── Excerpted records ──

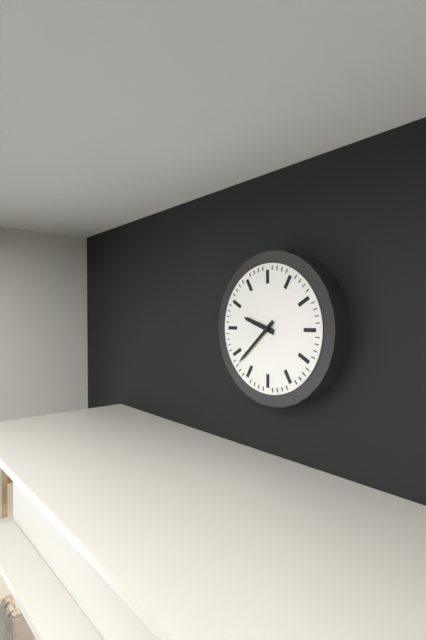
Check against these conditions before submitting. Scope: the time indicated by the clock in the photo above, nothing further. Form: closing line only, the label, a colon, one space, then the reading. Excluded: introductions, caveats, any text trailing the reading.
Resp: 9:38
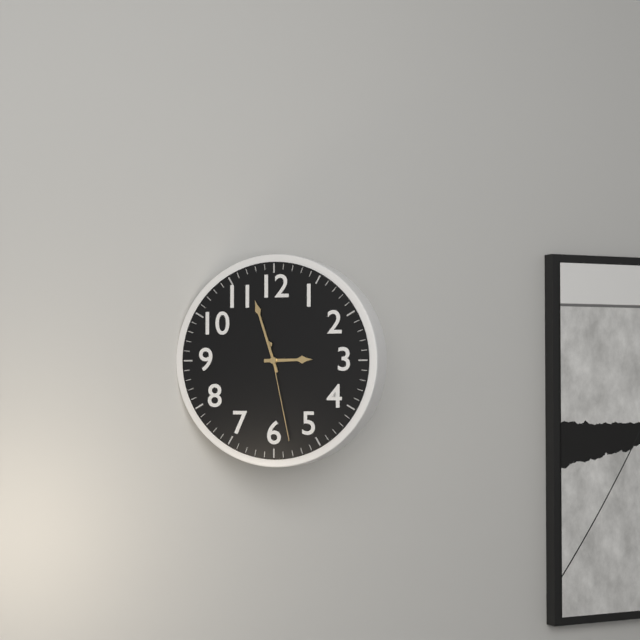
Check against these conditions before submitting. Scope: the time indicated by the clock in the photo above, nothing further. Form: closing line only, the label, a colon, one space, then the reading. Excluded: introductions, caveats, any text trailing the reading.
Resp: 2:57:28
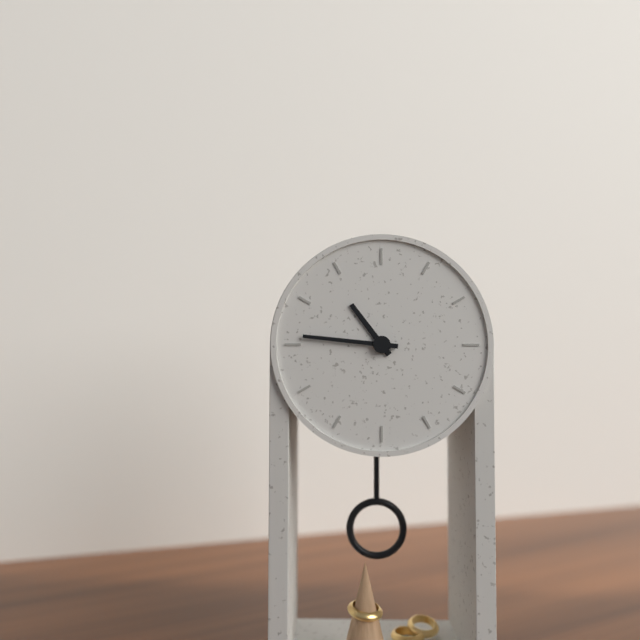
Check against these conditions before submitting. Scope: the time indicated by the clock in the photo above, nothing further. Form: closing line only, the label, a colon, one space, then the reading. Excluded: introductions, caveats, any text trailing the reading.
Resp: 10:46
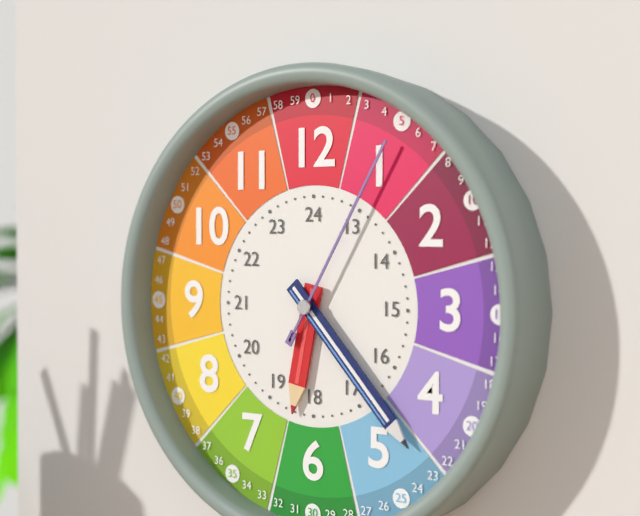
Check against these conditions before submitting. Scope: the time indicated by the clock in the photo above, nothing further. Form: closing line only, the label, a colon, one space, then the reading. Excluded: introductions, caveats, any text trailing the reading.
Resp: 6:23:05
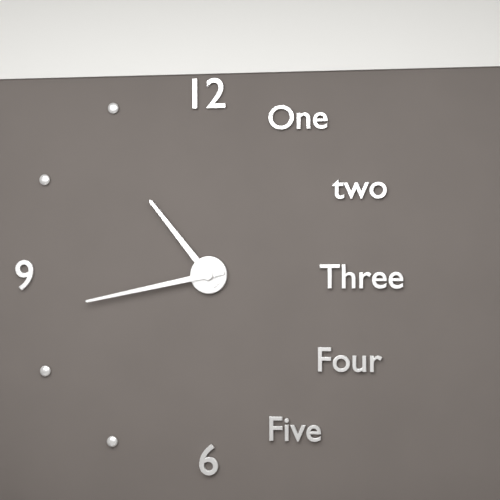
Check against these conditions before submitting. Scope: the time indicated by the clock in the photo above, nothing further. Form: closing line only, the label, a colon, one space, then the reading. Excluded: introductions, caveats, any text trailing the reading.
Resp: 10:43
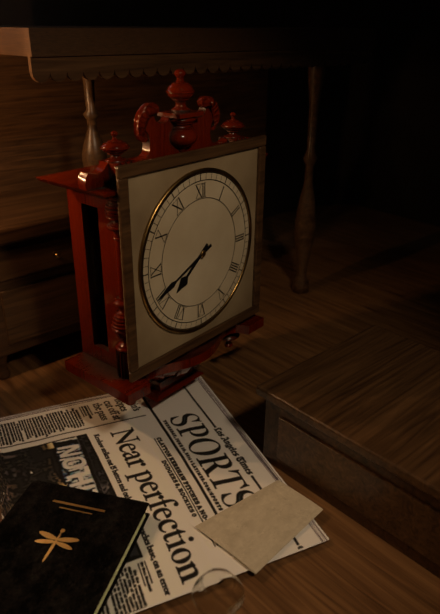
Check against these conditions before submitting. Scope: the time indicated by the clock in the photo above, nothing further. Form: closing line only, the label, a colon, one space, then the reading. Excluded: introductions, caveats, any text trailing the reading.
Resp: 7:41
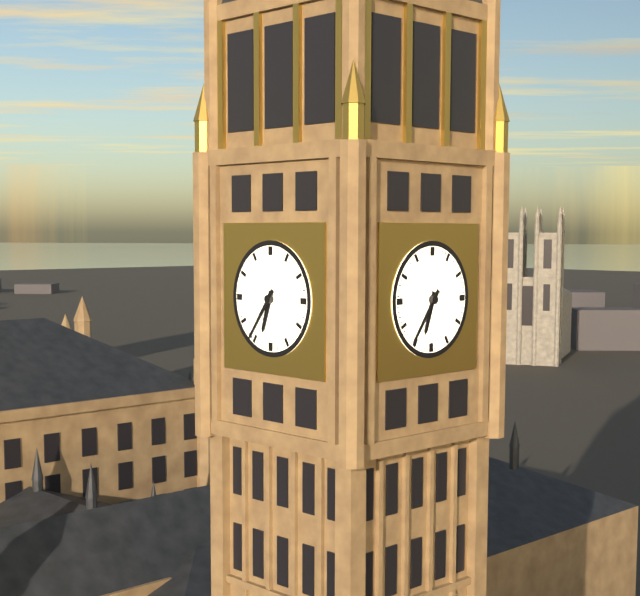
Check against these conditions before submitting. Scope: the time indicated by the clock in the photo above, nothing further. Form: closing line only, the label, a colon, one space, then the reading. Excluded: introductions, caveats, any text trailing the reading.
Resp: 6:36
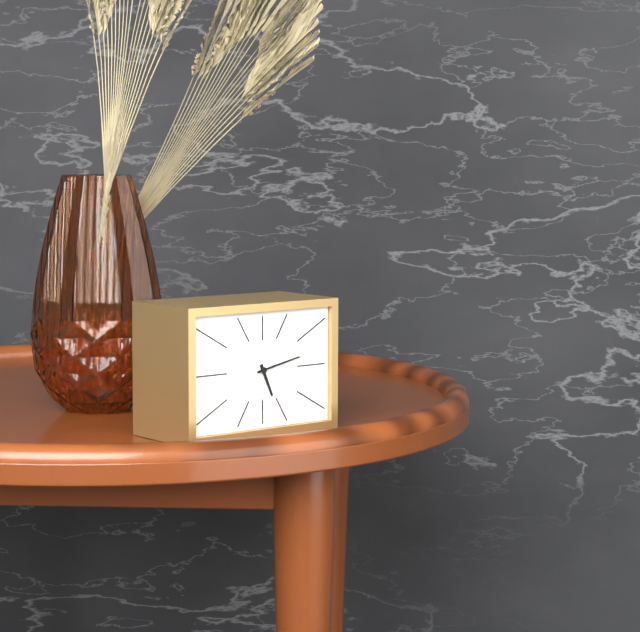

───

**Exercise details:** Rewrite the entire listing with every instance of "caveats" changed to "disclaimers", keeping all other text as it is and omitting the pictures.

**Task response:**
Check against these conditions before submitting. Scope: the time indicated by the clock in the photo above, nothing further. Form: closing line only, the label, a colon, one space, then the reading. Excluded: introductions, disclaimers, any text trailing the reading.
Resp: 9:38
Check against these conditions before submitting. Scope: the time indicated by the clock in the photo above, nothing further. Form: closing line only, the label, a colon, one space, then the reading. Excluded: introductions, disclaimers, any text trailing the reading.
Resp: 2:57:28
Check against these conditions before submitting. Scope: the time indicated by the clock in the photo above, nothing further. Form: closing line only, the label, a colon, one space, then the reading. Excluded: introductions, disclaimers, any text trailing the reading.
Resp: 10:46
Check against these conditions before submitting. Scope: the time indicated by the clock in the photo above, nothing further. Form: closing line only, the label, a colon, one space, then the reading. Excluded: introductions, disclaimers, any text trailing the reading.
Resp: 6:23:05
Check against these conditions before submitting. Scope: the time indicated by the clock in the photo above, nothing further. Form: closing line only, the label, a colon, one space, then the reading. Excluded: introductions, disclaimers, any text trailing the reading.
Resp: 10:43
Check against these conditions before submitting. Scope: the time indicated by the clock in the photo above, nothing further. Form: closing line only, the label, a colon, one space, then the reading. Excluded: introductions, disclaimers, any text trailing the reading.
Resp: 7:41
Check against these conditions before submitting. Scope: the time indicated by the clock in the photo above, nothing further. Form: closing line only, the label, a colon, one space, then the reading. Excluded: introductions, disclaimers, any text trailing the reading.
Resp: 6:36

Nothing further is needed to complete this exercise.